I do not like the way that unspaced em dashes look. More generally I don’t think that having distinct em and en dashes is actually useful anyway, you can absolutely just use an en dash in either case with absolutely no loss of clarity or readability, but I do need to use em dashes for some work writing so I have a key on my keyboard for it and use it semi-regularly. Whenever I use an em dash outside of a professional context I space it. So, “he’s coming next Monday — the 6th, that is — some time in the morning,” as opposed to the more broadly-recommended, “he’s coming next Monday—the 6th, that is—some time in the morning.”
I have absolutely no reason for this other than subjective aesthetic preferences, but it has coincidentally become somewhat useful recently. LLMs notoriously use em dashes far more than humans but consistently use them unspaced, so it’s a sort of mild defence against anything I write looking LLM-generated
Dashes, of all kinds need to fucking die, die, die.
While not completely fair, my burning hatred of dashes comes for word processing applications automatically replacing hyphens and especially double hyphens in code with dashes. And this never gets caught until said code needs to be copy-pasted back into a functional application, and it fails. Sometimes in weird and horrible ways. So, while it’s the auto-replace which causes the problem, the existence of dashes is proximate enough that they all need to be burned out of existence for all time.
You’ve given me a horrible flashback to the time I took two hours to figure out that some code wasn’t working because someone else’s copy/paste had, somehow, introduced a few zero-width spaces that I did not think to check for
But yes, I agree that using just one character for all three of those would be fine for general purposes and easier in specific fields. I think I’d prefer the en dash to be the default since it’s the middle ground size, but to be honest as long as we don’t need to start using em dashes as hyphens for very—wide—compounds I’d be happy
Em dashes are supposed to be padded with something like a half-space on either side. Some computer systems do proper kerning and will space them out automatically if you don’t manually add spaces, but most don’t do it. Like you, I would just add full spaces because em dashes practically touching the words is bullshit.
oh no I apparently feel very strongly that you’re wrong here
You’re right that m-dashes should be spaced, of course. But there’s a big difference between an m-dash and an n-dash, and you used the wrong one in your example. An m-dash, like a semi colon or colon, is for separating two related clauses — there’s never at time when you should use two in the same sentence. Whereas n-dashes are used for parantheticals –sub-clauses that can’t stand on their own– and should, like round brackets or quotation marks, have spaces on the outside but not the inside.
I do not like the way that unspaced em dashes look. More generally I don’t think that having distinct em and en dashes is actually useful anyway, you can absolutely just use an en dash in either case with absolutely no loss of clarity or readability, but I do need to use em dashes for some work writing so I have a key on my keyboard for it and use it semi-regularly. Whenever I use an em dash outside of a professional context I space it. So, “he’s coming next Monday — the 6th, that is — some time in the morning,” as opposed to the more broadly-recommended, “he’s coming next Monday—the 6th, that is—some time in the morning.”

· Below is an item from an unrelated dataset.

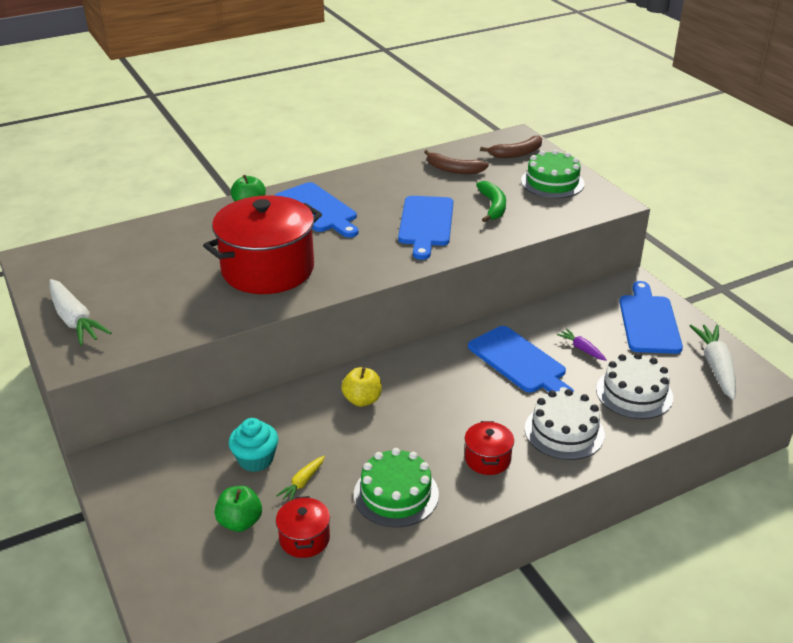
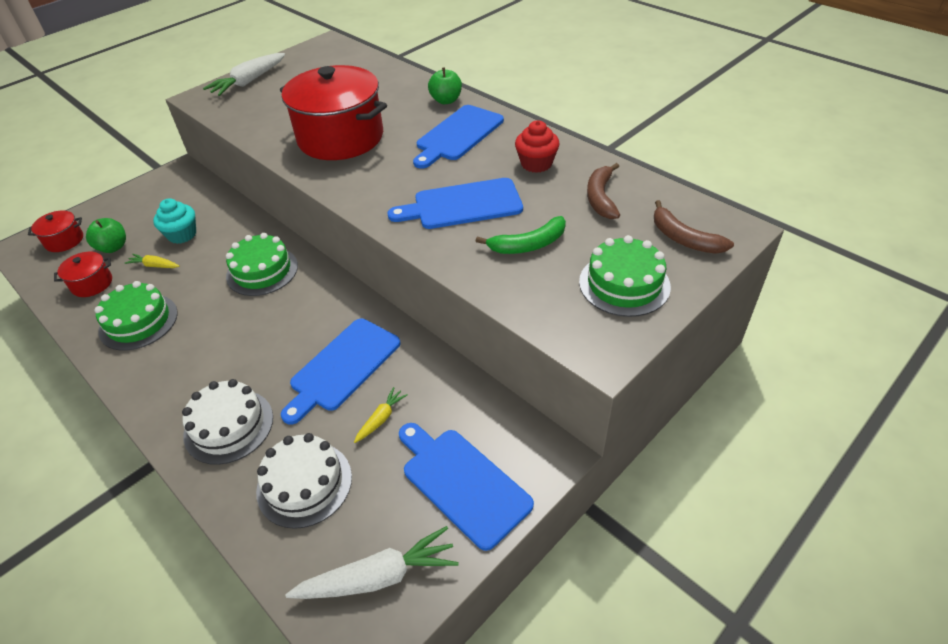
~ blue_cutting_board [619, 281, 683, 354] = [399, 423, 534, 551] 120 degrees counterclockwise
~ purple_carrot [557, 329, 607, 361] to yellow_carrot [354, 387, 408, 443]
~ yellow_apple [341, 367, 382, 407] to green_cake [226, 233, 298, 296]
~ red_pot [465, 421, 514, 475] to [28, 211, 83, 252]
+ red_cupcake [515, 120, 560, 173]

I have absolutely no reason for this other than subjective aesthetic preferences, but it has coincidentally become somewhat useful recently. LLMs notoriously use em dashes far more than humans but consistently use them unspaced, so it’s a sort of mild defence against anything I write looking LLM-generated
Dashes, of all kinds need to fucking die, die, die.

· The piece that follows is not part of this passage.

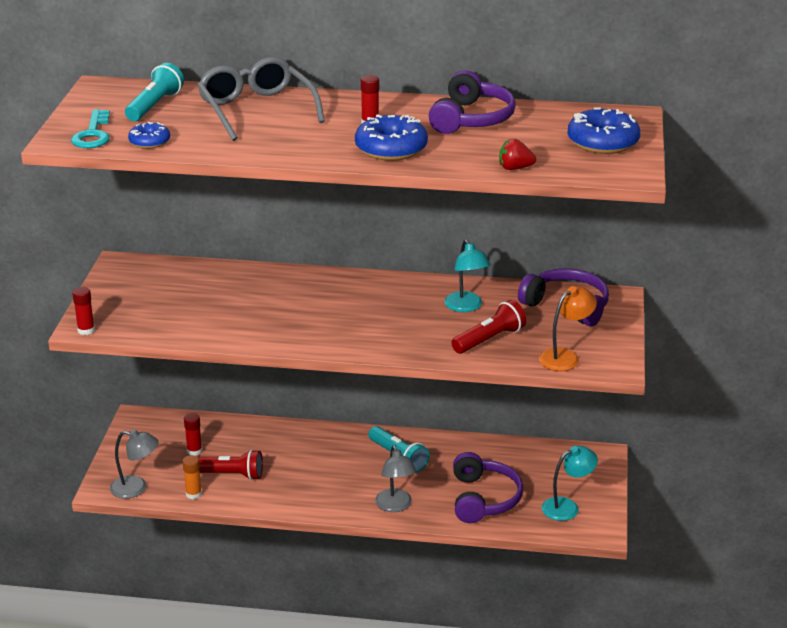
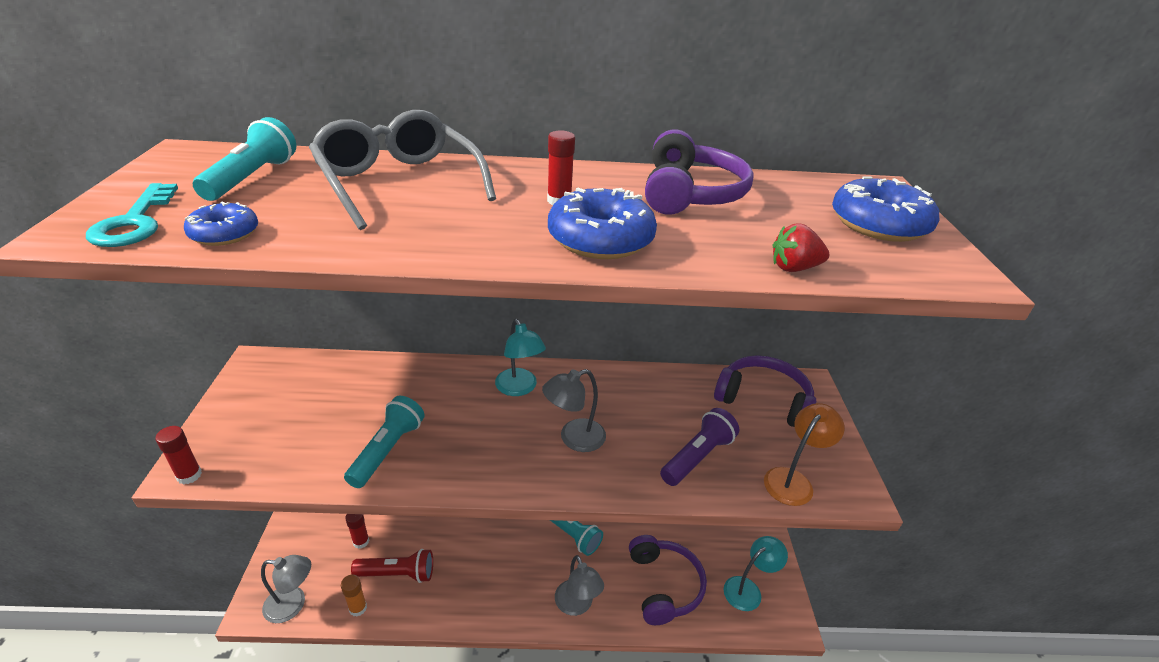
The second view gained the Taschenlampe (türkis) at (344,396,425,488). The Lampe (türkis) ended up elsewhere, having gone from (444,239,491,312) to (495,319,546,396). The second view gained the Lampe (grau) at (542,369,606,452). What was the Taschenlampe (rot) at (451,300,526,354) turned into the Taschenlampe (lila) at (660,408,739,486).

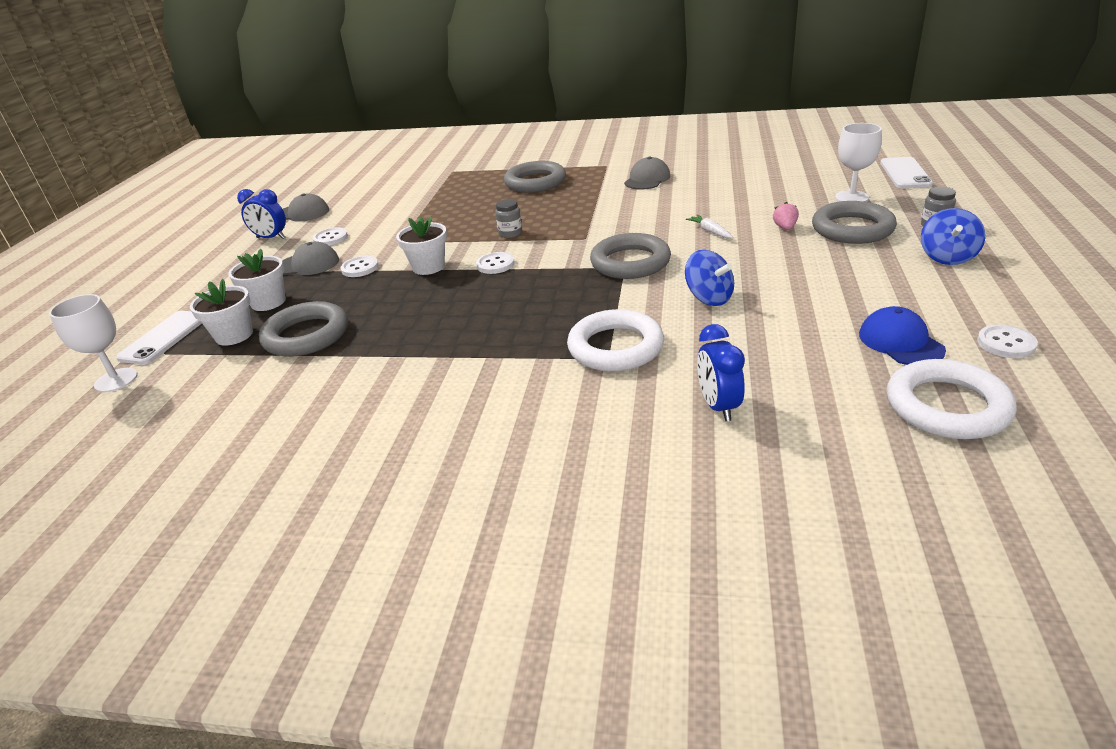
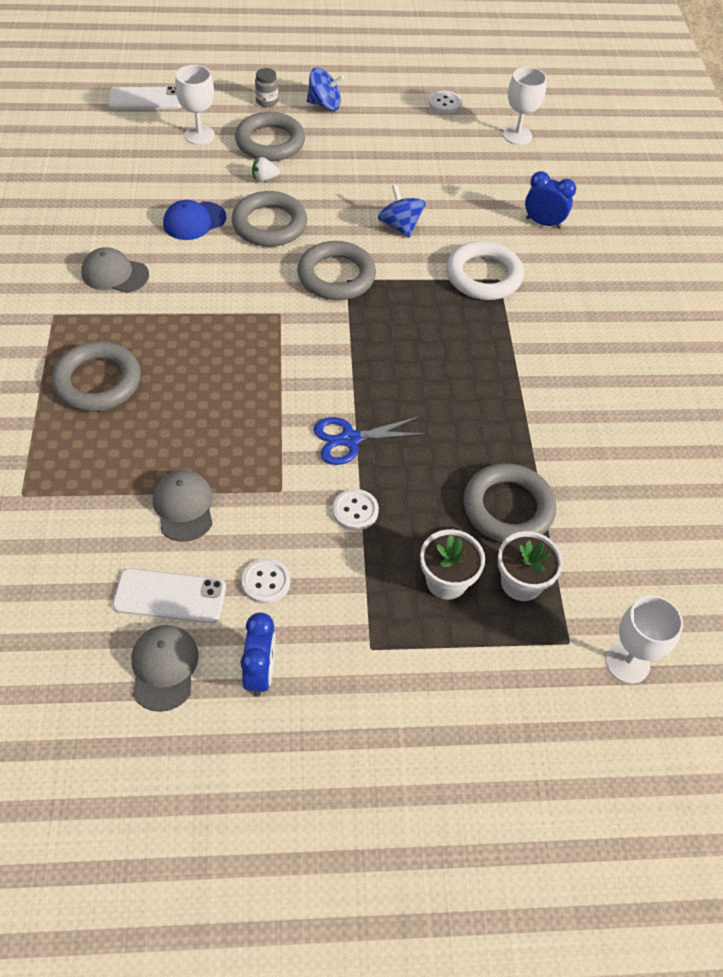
The Handy (weiß) ended up elsewhere, having gone from (116,311,202,365) to (112,568,226,623). The Kappe (grau) ended up elsewhere, having gone from (282,241,339,275) to (153,470,213,542). The Kappe (blau) ended up elsewhere, having gone from (859,306,946,365) to (163,200,226,240). Where the Karotte (weiß) stood at (686,215,733,238), the Ring (grau) came to stand at (232,191,307,247). What was the Erdbeere (rosa) at (773,202,799,230) turned into the Erdbeere (weiß) at (252,157,280,182). Where the Blumentopf (weiß) stood at (396,216,447,275), the Schere (blau) came to stand at (313,417,426,465). The Kreisel (blau) at (685,250,734,306) ended up facing another way, 60 degrees counterclockwise from before. Where the Ring (weiß) stood at (887,359,1017,439), the Kelch (weiß) came to stand at (503,67,547,145). The Wecker (blau) at (697,324,745,421) ended up facing another way, 135 degrees counterclockwise from before. The second view lost the Knopf (weiß) at (476,252,515,274). The second view lost the Einmachglas (grau) at (495,199,522,238).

While not completely fair, my burning hatred of dashes comes for word processing applications automatically replacing hyphens and especially double hyphens in code with dashes. And this never gets caught until said code needs to be copy-pasted back into a functional application, and it fails. Sometimes in weird and horrible ways. So, while it’s the auto-replace which causes the problem, the existence of dashes is proximate enough that they all need to be burned out of existence for all time.
You’ve given me a horrible flashback to the time I took two hours to figure out that some code wasn’t working because someone else’s copy/paste had, somehow, introduced a few zero-width spaces that I did not think to check for
But yes, I agree that using just one character for all three of those would be fine for general purposes and easier in specific fields. I think I’d prefer the en dash to be the default since it’s the middle ground size, but to be honest as long as we don’t need to start using em dashes as hyphens for very—wide—compounds I’d be happy
Em dashes are supposed to be padded with something like a half-space on either side. Some computer systems do proper kerning and will space them out automatically if you don’t manually add spaces, but most don’t do it. Like you, I would just add full spaces because em dashes practically touching the words is bullshit.
oh no
oh no I apparently feel very strongly that you’re wrong here
You’re right that m-dashes should be spaced, of course. But there’s a big difference between an m-dash and an n-dash, and you used the wrong one in your example. An m-dash, like a semi colon or colon, is for separating two related clauses — there’s never at time when you should use two in the same sentence. Whereas n-dashes are used for parantheticals –sub-clauses that can’t stand on their own– and should, like round brackets or quotation marks, have spaces on the outside but not the inside.